§参数方程和极坐标
- 参数方程(parametric equations)、图像和切线(tangents)
- 笛卡尔坐标(Cartesian coordinates)和极坐标(polar coordinates)的转换
- 极坐标曲线(polar curve)的切线
- 极坐标曲线围成的面积
27.1 参数方程
…suppose that both $x$ and $y$ are functions of another variable $t$.
$x=3\cos(t)$ 和 $y=3\sin(t)$,其中 $0{\leq}t{\leq}2\pi$ 是圆 $x^2+y^2=9$ 的参数化(parametrization)
The variable $t$ is called a parameter, and the above equations are called parametric equations.
描点作图:
| $t$ | $0$ | $\pi/6$ | $\pi/4$ | $\pi/3$ | $\pi/2$ |
|---|---|---|---|---|---|
| $x$ | $3$ | $3\sqrt{3}/2$ | $3/\sqrt{2}$ | $3/2$ | $0$ |
| $y$ | $0$ | $3/2$ | $3/\sqrt{2}$ | $3\sqrt{3}/2$ | $3$ |
可以得到圆($x^2+y^2=(3\cos(t))^2+(3\sin(t))^2=9$)的四等分弧(quarter-arc)
$t$ 的周期为 $2\pi$,也可以使 $t$ 从 $0$ 向 $t<0$ 的区间取点作图,得到完整的圆
Notice that if you pick a point $(x, y)$ on the circle, there isn’t just one value of $t$ which corresponds to that point!
其他相同的参数化:
$x=3\cos(2t)$ 和 $y=3\sin(2t)$,其中 $0{\leq}t{\leq}\pi$
$x=3\sin(t)$ 和 $y=3\cos(t)$,其中 $0{\leq}t{\leq}2\pi$ (从 $(0,3)$ 出发顺时针)
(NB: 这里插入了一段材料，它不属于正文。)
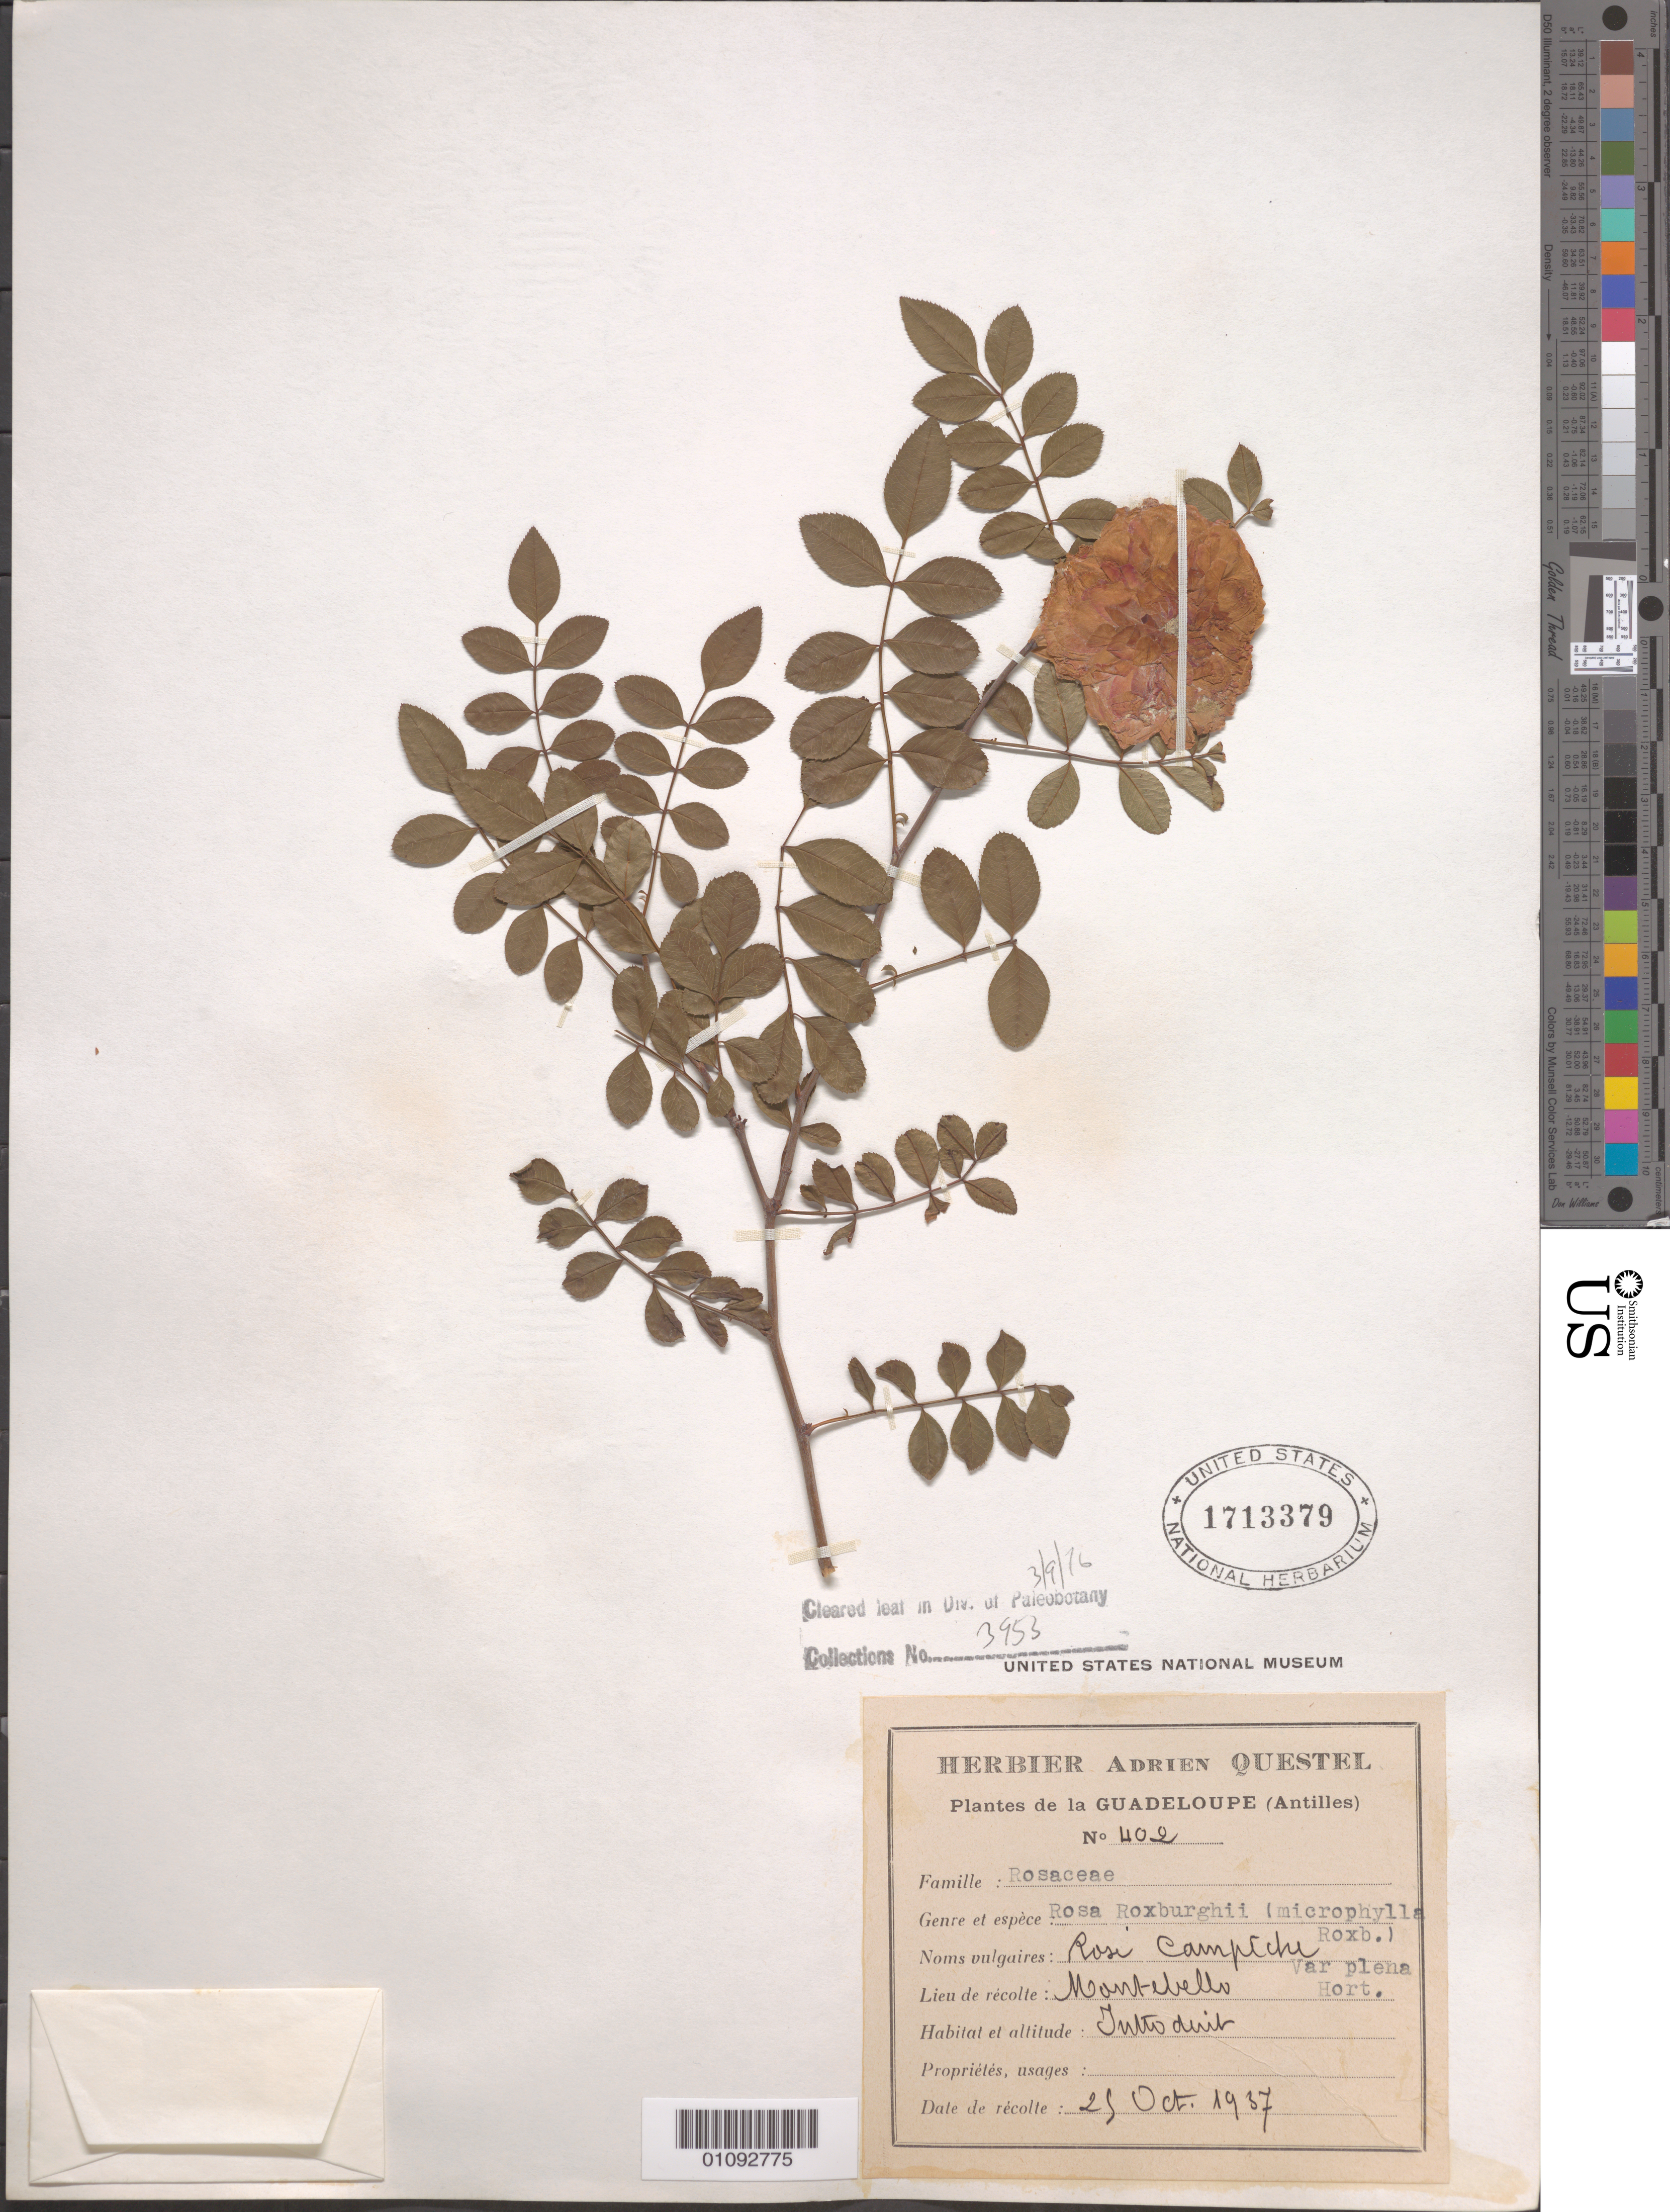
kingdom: Plantae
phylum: Tracheophyta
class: Magnoliopsida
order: Rosales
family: Rosaceae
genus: Rosa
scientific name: Rosa roxburghii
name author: Tratt.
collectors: A. Questel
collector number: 402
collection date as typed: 25 Oct 1937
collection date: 1937-10-25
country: Guadeloupe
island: Basse Terre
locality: Montebello(?).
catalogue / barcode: US 1713379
椭圆(ellipse)的参数化:如 $x^2+4y^2=9$
令 $Y=2y$,则 $x^2+Y^2=9$
根据前面的参数化,$Y=2y=3\sin(t)$,所以
$x=3\cos(t)$ 和 $y={3\over2}\sin(t)$,其中 $0{\leq}t{\leq}2\pi$
$x^6+y^6=64$ 的曲线像一个膨胀的圆(bloated circle),“半径”(radius)为 $64^{1/6}=2$ 单位(2 units)的圆
$x=2\cos^{1/3}(t)$ 和 $y=2\sin^{1/3}(t)$,其中 $0{\leq}t{\leq}2\pi$
27.1.1 参数方程的微分
$$ {\mathrm{d}y\over\mathrm{d}t}={\mathrm{d}y\over\mathrm{d}x}{\mathrm{d}x\over\mathrm{d}t} \implies {\mathrm{d}y\over\mathrm{d}x}={\mathrm{d}y/\mathrm{d}t\over\mathrm{d}x/\mathrm{d}t}
\frac{y’(t)}{x’(t)} $$
例,找出 $x=4t^2-4$ 和 $y=2t-2t^3$,$t$ 为所有实数,在原点的任意切线方程
解得 $t=\pm1$ 曲线经过原点
${\mathrm{d}y\over\mathrm{d}x}={1\over4t}-{3t\over4}$,$t=1$ 时,斜率为 $-1/2$;$t=-1$ 时,斜率为 $1/2$ $$ {\mathrm{d^2}y\over\mathrm{d}x^2}={\mathrm{d}y’\over\mathrm{d}x}={\mathrm{d}y’/\mathrm{d}t\over\mathrm{d}x/\mathrm{d}t} $$ ${\mathrm{d^2}y\over\mathrm{d}x^2}=-{1\over32t^3}-{3\over32t}$,$t=1$ 时,${\mathrm{d^2}y\over\mathrm{d}x^2}=-{1\over8}$,表示曲线下凹(concave down)
27.2 极坐标
27.2.1 极坐标的转换
极坐标 → 笛卡尔坐标
$x=r\cos(\theta)$ 和 $y=r\sin(\theta)$
笛卡尔坐标 → 极坐标
$r^2=x^2+y^2$ 且,如果 $x\neq0$,$\arctan(\frac{y}{x})=\theta$,根据原点所在的象限判断 $\theta$ 的大小
例如,笛卡尔坐标中的点 $(-1,-1)$,在极坐标中为 $(\sqrt{2},{5\pi\over4}+2n\pi)$,$(-\sqrt{2},{\pi\over4}+2n\pi)$ ,$n\in\Bbb{Z}$
当考虑的角度 $\theta$ 是 $\pi/2$ 的整数倍($x=0$ 或 $y=0$),可以直接从图像上入手
27.2.2 绘制极坐标系上的曲线
Suppose you know that $r = f(\theta)$ for some function f, and you want to sketch the graph of all points $(r, \theta)$ in polar coordinates where $r = f(\theta)$ for $\theta$ in some given range.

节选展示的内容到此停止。